Source document Start Marker

On its website, Global University claims to be "a fully accredited non-profit Christian University, in the Pentecostal tradition, based out of Springfield, Missouri as well as a "distance learning pioneer".

Advertisement

Malay Mail also emailed the university in question, but the email query bounced back with a notification from the remote server reading: 550 permanent failure for one or more recipients ([email protected]:blocked).

Malay Mail then expanded the search scope to another equally less well-known university called the Northern California Global University (NCGU), seeing how the description was almost similar to the one posted by Bernama.

However, checks found that no website existed, unlike in the case of Global University.

In fact, in 2005, Indonesian media agency, Liputan6.com, reported that authorities in the republic had banned NCGU for offering fake academic certifications, including MBAs, via its Indonesian affiliate, Institut Manejeman Global Indonesia (IMGI). The report said that IMGI had issued 9,723 fake Masters degrees between 1997 and 2004.

Malay Mail also contacted Zahidi and a close aide of his for comment, but as of the time of writing, a response from the former had yet to be received.

His aide, however, responded late last night, saying that Zahidi did not use any “deputy minister profile depicting him as a Masters degree holder from any foreign universities”.

“In Datuk Zahidi’s profile which was distributed to the media in April, his highest academic accreditation depicted is a diploma in public administration from the Mara Technological Institute (ITM),” the aide told Malay Mail.

Source document End Marker
Data excerpt Start Marker

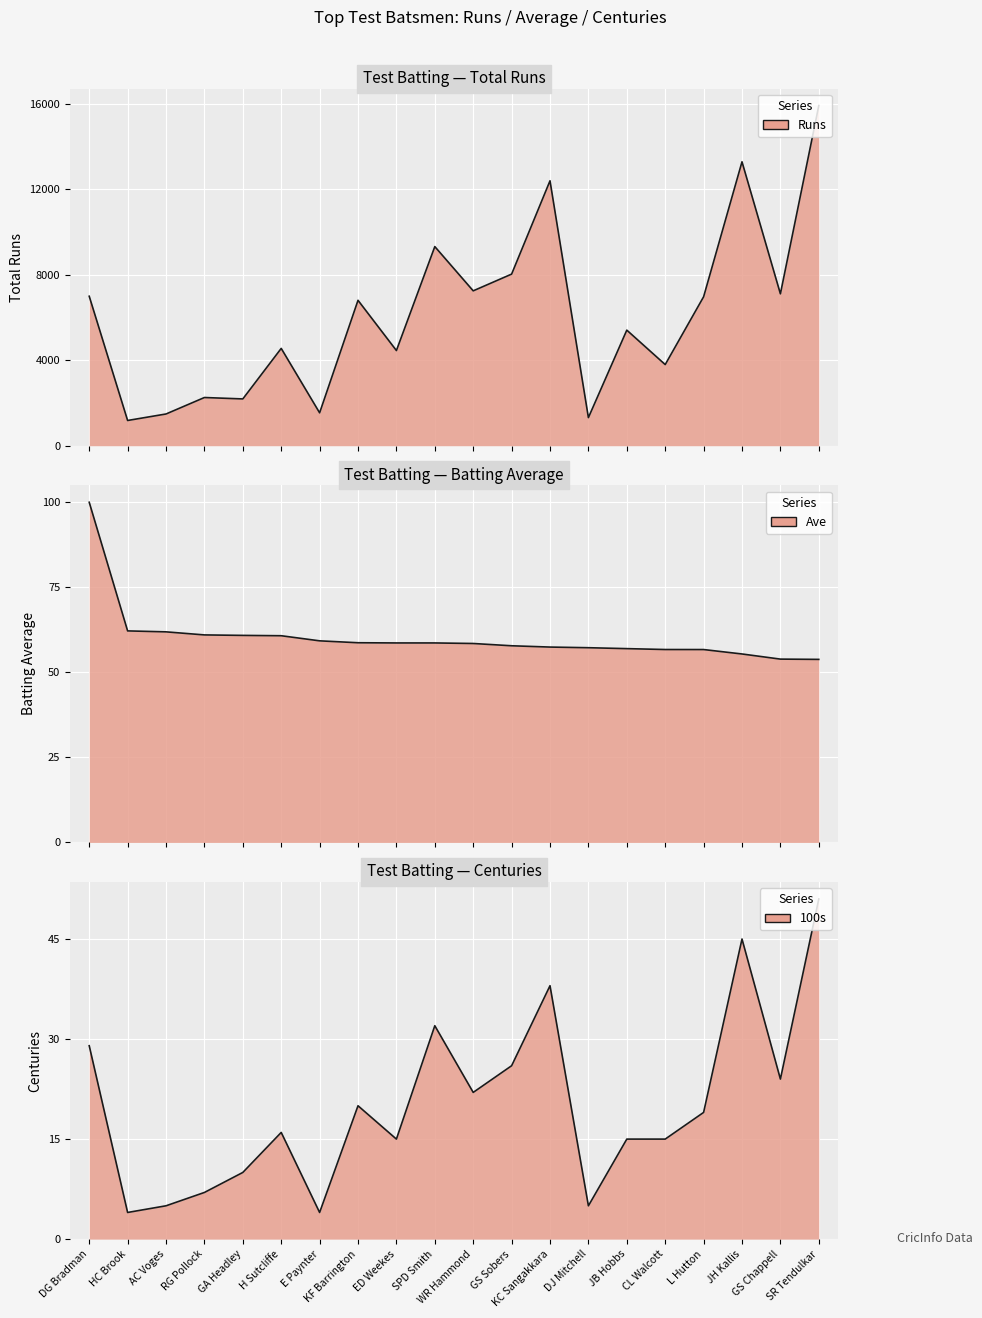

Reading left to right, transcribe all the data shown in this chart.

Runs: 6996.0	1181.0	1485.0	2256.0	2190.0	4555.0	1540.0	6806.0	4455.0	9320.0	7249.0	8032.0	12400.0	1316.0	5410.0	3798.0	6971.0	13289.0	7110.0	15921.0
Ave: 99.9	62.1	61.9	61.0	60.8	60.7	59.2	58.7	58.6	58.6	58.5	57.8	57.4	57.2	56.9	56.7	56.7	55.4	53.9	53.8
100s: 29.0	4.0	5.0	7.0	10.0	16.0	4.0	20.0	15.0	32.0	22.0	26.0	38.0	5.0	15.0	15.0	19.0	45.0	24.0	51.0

Data excerpt End Marker

— What this exercise asks —
#1 According to the news report, why did Malay Mail widen its search to the Northern California Global University? Answer in one to three sentences.
#2 Answer these questions from the news report, with each answer marked to match its question:
(a) Where does Global University say it is based?
(b) How many fake Masters degrees did IMGI issue between 1997 and 2004?
(c) According to the aide, what was the highest academic accreditation in Zahidi's profile distributed in April?
#3 Extend the news report with the next part after its last sentence.
You won't need the data for any of these tasks.

— Your responses —
#1 Malay Mail widened its search because the description of the Northern California Global University was almost the same as the one Bernama had posted.

#2
(a) Springfield, Missouri
(b) 9,723
(c) A diploma in public administration from the Mara Technological Institute (ITM)

#3
In 2013, DAP's Serdang MP Ong Kian Ming had claimed that Serian MP and now ex-human resources minister Datuk Richard Riot Jaem and ex-Ranau MP Datuk Dr Ewon Ebin had received degrees from universities identified as degree mills.

He also accused the former group president and chief executive officer of Felda Global Ventures Holdings (FGVH) Bhd, Datuk Mohd Emir Mavani Abdullah, as having questionable qualifications.

Ong also claimed that Baling MP Datuk Abdul Azeez Abdul Rahim, who was appointed as chairman of Lembaga Tabung Haji (LTH) then, as another whose qualifications were questionable.  

In October, then minister in the Prime Minister's Department, Datuk Seri Shahidan Kassim, told the Dewan Rakyat that there are no laws to penalise those with fake degrees including ministers.

In reply to a question by Ong, Shahidan said Parliament must draft new laws for the authorities to take action against those with dubious qualifications but noted that any civil servant found to have faked his qualifications will be sacked immediately.